(Page segmentation data)
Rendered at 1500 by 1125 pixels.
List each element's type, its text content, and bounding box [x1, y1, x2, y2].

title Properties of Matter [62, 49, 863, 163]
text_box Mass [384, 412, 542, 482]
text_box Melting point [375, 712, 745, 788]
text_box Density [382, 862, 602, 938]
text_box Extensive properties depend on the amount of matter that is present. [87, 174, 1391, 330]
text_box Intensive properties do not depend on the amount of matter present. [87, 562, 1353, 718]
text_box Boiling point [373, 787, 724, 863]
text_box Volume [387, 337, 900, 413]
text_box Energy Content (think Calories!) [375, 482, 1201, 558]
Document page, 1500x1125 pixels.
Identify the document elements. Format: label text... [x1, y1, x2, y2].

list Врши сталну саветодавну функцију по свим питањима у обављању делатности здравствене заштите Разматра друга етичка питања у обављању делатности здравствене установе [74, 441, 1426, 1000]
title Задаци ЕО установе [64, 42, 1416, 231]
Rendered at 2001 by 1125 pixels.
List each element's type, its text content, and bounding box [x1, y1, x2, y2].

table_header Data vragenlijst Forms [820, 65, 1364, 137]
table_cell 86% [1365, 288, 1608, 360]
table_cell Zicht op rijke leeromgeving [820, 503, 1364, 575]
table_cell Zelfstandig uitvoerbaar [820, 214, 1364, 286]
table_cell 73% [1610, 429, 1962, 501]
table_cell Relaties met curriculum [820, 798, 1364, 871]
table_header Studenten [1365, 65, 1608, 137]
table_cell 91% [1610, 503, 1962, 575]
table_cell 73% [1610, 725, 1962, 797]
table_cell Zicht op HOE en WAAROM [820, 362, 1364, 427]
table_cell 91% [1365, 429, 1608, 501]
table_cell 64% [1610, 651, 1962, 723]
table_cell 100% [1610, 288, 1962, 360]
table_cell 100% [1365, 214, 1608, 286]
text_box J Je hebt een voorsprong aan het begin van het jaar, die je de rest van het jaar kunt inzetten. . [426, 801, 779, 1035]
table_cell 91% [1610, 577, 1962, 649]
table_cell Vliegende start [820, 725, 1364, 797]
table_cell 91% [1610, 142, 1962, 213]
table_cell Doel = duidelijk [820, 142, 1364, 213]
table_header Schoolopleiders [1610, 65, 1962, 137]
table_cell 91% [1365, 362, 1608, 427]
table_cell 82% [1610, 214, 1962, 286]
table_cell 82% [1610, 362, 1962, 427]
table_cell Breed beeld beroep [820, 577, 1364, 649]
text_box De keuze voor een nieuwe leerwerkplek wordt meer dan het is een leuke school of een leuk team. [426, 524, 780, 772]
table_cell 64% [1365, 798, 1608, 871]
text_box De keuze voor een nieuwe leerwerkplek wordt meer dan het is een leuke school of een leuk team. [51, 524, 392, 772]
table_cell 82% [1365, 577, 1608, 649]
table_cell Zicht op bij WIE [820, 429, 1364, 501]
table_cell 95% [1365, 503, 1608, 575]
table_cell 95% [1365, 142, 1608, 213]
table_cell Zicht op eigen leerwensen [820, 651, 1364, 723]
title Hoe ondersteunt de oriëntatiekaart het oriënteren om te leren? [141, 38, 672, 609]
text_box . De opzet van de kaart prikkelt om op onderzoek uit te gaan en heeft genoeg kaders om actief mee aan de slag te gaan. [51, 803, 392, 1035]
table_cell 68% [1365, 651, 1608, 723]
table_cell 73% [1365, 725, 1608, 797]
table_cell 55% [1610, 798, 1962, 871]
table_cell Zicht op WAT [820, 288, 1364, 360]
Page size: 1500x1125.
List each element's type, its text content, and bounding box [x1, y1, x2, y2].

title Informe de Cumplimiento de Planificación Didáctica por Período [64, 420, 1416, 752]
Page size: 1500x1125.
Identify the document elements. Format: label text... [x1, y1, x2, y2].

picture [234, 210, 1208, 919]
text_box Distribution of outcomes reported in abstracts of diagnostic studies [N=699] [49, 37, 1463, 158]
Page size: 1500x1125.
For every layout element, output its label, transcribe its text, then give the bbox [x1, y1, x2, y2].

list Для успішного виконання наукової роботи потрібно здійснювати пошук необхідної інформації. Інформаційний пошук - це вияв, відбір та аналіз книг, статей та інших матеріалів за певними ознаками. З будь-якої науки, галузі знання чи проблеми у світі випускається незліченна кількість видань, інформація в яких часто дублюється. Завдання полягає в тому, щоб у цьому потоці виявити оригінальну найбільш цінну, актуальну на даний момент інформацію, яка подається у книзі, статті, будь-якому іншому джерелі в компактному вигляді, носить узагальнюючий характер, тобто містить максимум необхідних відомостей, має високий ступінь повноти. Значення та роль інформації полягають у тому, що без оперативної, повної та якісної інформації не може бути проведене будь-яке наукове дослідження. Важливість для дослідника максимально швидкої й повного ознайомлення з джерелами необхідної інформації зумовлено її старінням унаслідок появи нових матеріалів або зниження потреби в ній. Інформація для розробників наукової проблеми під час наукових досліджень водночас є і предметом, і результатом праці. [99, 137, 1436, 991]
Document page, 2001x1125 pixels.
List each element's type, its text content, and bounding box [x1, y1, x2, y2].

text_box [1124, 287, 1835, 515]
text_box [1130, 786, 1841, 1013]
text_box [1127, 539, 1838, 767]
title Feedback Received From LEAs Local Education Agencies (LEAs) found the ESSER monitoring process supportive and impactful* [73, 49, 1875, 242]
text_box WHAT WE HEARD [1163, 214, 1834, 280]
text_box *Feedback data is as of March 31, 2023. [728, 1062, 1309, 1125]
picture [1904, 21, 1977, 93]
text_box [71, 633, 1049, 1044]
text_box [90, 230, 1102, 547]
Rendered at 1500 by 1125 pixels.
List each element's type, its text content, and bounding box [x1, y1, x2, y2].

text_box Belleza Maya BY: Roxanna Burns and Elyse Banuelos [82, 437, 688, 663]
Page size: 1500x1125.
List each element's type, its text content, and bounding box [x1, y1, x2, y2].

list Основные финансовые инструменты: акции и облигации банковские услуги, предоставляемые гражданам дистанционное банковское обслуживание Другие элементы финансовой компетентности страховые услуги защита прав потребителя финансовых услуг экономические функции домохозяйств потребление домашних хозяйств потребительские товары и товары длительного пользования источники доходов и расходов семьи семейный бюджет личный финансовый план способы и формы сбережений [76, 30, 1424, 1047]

• _Problem requirements_
Output every entry exactly.

• _Problem solution_
Rendered at 1500 by 1125 pixels.
List each element's type, its text content, and bounding box [x1, y1, x2, y2].

title Properties of Matter [62, 49, 863, 163]
text_box Mass [384, 412, 542, 482]
text_box Melting point [375, 712, 745, 788]
text_box Density [382, 862, 602, 938]
text_box Extensive properties depend on the amount of matter that is present. [87, 174, 1391, 330]
text_box Intensive properties do not depend on the amount of matter present. [87, 562, 1353, 718]
text_box Boiling point [373, 787, 724, 863]
text_box Volume [387, 337, 900, 413]
text_box Energy Content (think Calories!) [375, 482, 1201, 558]
Document page, 1500x1125 pixels.
Identify the document elements. Format: label text... [x1, y1, x2, y2].

list Врши сталну саветодавну функцију по свим питањима у обављању делатности здравствене заштите Разматра друга етичка питања у обављању делатности здравствене установе [74, 441, 1426, 1000]
title Задаци ЕО установе [64, 42, 1416, 231]
Rendered at 2001 by 1125 pixels.
List each element's type, its text content, and bounding box [x1, y1, x2, y2].

table_header Data vragenlijst Forms [820, 65, 1364, 137]
table_cell 86% [1365, 288, 1608, 360]
table_cell Zicht op rijke leeromgeving [820, 503, 1364, 575]
table_cell Zelfstandig uitvoerbaar [820, 214, 1364, 286]
table_cell 73% [1610, 429, 1962, 501]
table_cell Relaties met curriculum [820, 798, 1364, 871]
table_header Studenten [1365, 65, 1608, 137]
table_cell 91% [1610, 503, 1962, 575]
table_cell 73% [1610, 725, 1962, 797]
table_cell Zicht op HOE en WAAROM [820, 362, 1364, 427]
table_cell 91% [1365, 429, 1608, 501]
table_cell 64% [1610, 651, 1962, 723]
table_cell 100% [1610, 288, 1962, 360]
table_cell 100% [1365, 214, 1608, 286]
text_box J Je hebt een voorsprong aan het begin van het jaar, die je de rest van het jaar kunt inzetten. . [426, 801, 779, 1035]
table_cell 91% [1610, 577, 1962, 649]
table_cell Vliegende start [820, 725, 1364, 797]
table_cell 91% [1610, 142, 1962, 213]
table_cell Doel = duidelijk [820, 142, 1364, 213]
table_header Schoolopleiders [1610, 65, 1962, 137]
table_cell 91% [1365, 362, 1608, 427]
table_cell 82% [1610, 214, 1962, 286]
table_cell 82% [1610, 362, 1962, 427]
table_cell Breed beeld beroep [820, 577, 1364, 649]
text_box De keuze voor een nieuwe leerwerkplek wordt meer dan het is een leuke school of een leuk team. [426, 524, 780, 772]
table_cell 64% [1365, 798, 1608, 871]
text_box De keuze voor een nieuwe leerwerkplek wordt meer dan het is een leuke school of een leuk team. [51, 524, 392, 772]
table_cell 82% [1365, 577, 1608, 649]
table_cell Zicht op bij WIE [820, 429, 1364, 501]
table_cell 95% [1365, 503, 1608, 575]
table_cell 95% [1365, 142, 1608, 213]
table_cell Zicht op eigen leerwensen [820, 651, 1364, 723]
title Hoe ondersteunt de oriëntatiekaart het oriënteren om te leren? [141, 38, 672, 609]
text_box . De opzet van de kaart prikkelt om op onderzoek uit te gaan en heeft genoeg kaders om actief mee aan de slag te gaan. [51, 803, 392, 1035]
table_cell 68% [1365, 651, 1608, 723]
table_cell 73% [1365, 725, 1608, 797]
table_cell 55% [1610, 798, 1962, 871]
table_cell Zicht op WAT [820, 288, 1364, 360]
Page size: 1500x1125.
List each element's type, its text content, and bounding box [x1, y1, x2, y2].

title Informe de Cumplimiento de Planificación Didáctica por Período [64, 420, 1416, 752]
Page size: 1500x1125.
Identify the document elements. Format: label text... [x1, y1, x2, y2].

picture [234, 210, 1208, 919]
text_box Distribution of outcomes reported in abstracts of diagnostic studies [N=699] [49, 37, 1463, 158]
Page size: 1500x1125.
For every layout element, output its label, transcribe its text, then give the bbox [x1, y1, x2, y2].

list Для успішного виконання наукової роботи потрібно здійснювати пошук необхідної інформації. Інформаційний пошук - це вияв, відбір та аналіз книг, статей та інших матеріалів за певними ознаками. З будь-якої науки, галузі знання чи проблеми у світі випускається незліченна кількість видань, інформація в яких часто дублюється. Завдання полягає в тому, щоб у цьому потоці виявити оригінальну найбільш цінну, актуальну на даний момент інформацію, яка подається у книзі, статті, будь-якому іншому джерелі в компактному вигляді, носить узагальнюючий характер, тобто містить максимум необхідних відомостей, має високий ступінь повноти. Значення та роль інформації полягають у тому, що без оперативної, повної та якісної інформації не може бути проведене будь-яке наукове дослідження. Важливість для дослідника максимально швидкої й повного ознайомлення з джерелами необхідної інформації зумовлено її старінням унаслідок появи нових матеріалів або зниження потреби в ній. Інформація для розробників наукової проблеми під час наукових досліджень водночас є і предметом, і результатом праці. [99, 137, 1436, 991]
Document page, 2001x1125 pixels.
List each element's type, its text content, and bounding box [x1, y1, x2, y2].

text_box [1124, 287, 1835, 515]
text_box [1130, 786, 1841, 1013]
text_box [1127, 539, 1838, 767]
title Feedback Received From LEAs Local Education Agencies (LEAs) found the ESSER monitoring process supportive and impactful* [73, 49, 1875, 242]
text_box WHAT WE HEARD [1163, 214, 1834, 280]
text_box *Feedback data is as of March 31, 2023. [728, 1062, 1309, 1125]
picture [1904, 21, 1977, 93]
text_box [71, 633, 1049, 1044]
text_box [90, 230, 1102, 547]
Rendered at 1500 by 1125 pixels.
List each element's type, its text content, and bounding box [x1, y1, x2, y2].

text_box Belleza Maya BY: Roxanna Burns and Elyse Banuelos [82, 437, 688, 663]
Page size: 1500x1125.
List each element's type, its text content, and bounding box [x1, y1, x2, y2].

list Основные финансовые инструменты: акции и облигации банковские услуги, предоставляемые гражданам дистанционное банковское обслуживание Другие элементы финансовой компетентности страховые услуги защита прав потребителя финансовых услуг экономические функции домохозяйств потребление домашних хозяйств потребительские товары и товары длительного пользования источники доходов и расходов семьи семейный бюджет личный финансовый план способы и формы сбережений [76, 30, 1424, 1047]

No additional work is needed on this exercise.